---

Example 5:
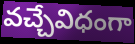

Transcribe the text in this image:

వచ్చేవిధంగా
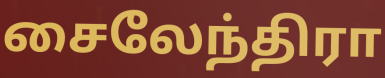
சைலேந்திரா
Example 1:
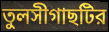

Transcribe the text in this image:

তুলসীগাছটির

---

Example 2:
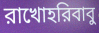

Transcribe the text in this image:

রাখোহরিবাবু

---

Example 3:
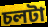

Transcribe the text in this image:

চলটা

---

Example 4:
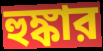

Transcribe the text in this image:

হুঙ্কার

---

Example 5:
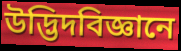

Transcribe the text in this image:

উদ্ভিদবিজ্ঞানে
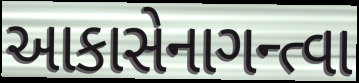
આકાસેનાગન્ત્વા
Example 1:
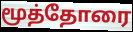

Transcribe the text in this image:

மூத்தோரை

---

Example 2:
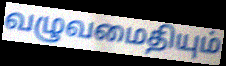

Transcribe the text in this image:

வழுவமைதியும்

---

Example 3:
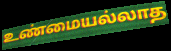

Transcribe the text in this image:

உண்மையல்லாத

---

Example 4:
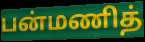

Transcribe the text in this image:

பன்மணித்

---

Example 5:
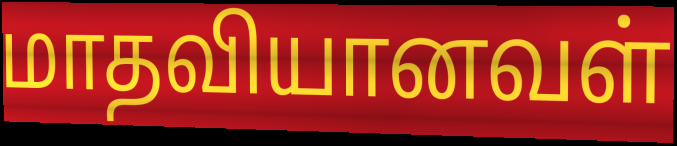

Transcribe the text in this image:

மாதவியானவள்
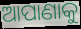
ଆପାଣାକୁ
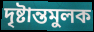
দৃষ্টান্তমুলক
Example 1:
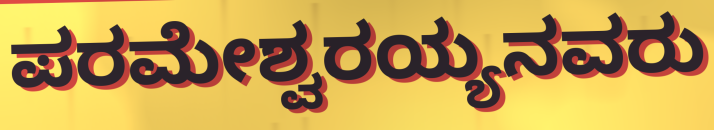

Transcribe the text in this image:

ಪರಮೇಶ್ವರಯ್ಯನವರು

● ● ●

= Assigned task =
An exact, image-free transcript of the material is required.

= Finished task =
---

Example 5:

Transcribe the text in this image:

వచ్చేవిధంగా
சைலேந்திரா
Example 1:

Transcribe the text in this image:

তুলসীগাছটির

---

Example 2:

Transcribe the text in this image:

রাখোহরিবাবু

---

Example 3:

Transcribe the text in this image:

চলটা

---

Example 4:

Transcribe the text in this image:

হুঙ্কার

---

Example 5:

Transcribe the text in this image:

উদ্ভিদবিজ্ঞানে
આકાસેનાગન્ત્વા
Example 1:

Transcribe the text in this image:

மூத்தோரை

---

Example 2:

Transcribe the text in this image:

வழுவமைதியும்

---

Example 3:

Transcribe the text in this image:

உண்மையல்லாத

---

Example 4:

Transcribe the text in this image:

பன்மணித்

---

Example 5:

Transcribe the text in this image:

மாதவியானவள்
ଆପାଣାକୁ
দৃষ্টান্তমুলক
Example 1:

Transcribe the text in this image:

ಪರಮೇಶ್ವರಯ್ಯನವರು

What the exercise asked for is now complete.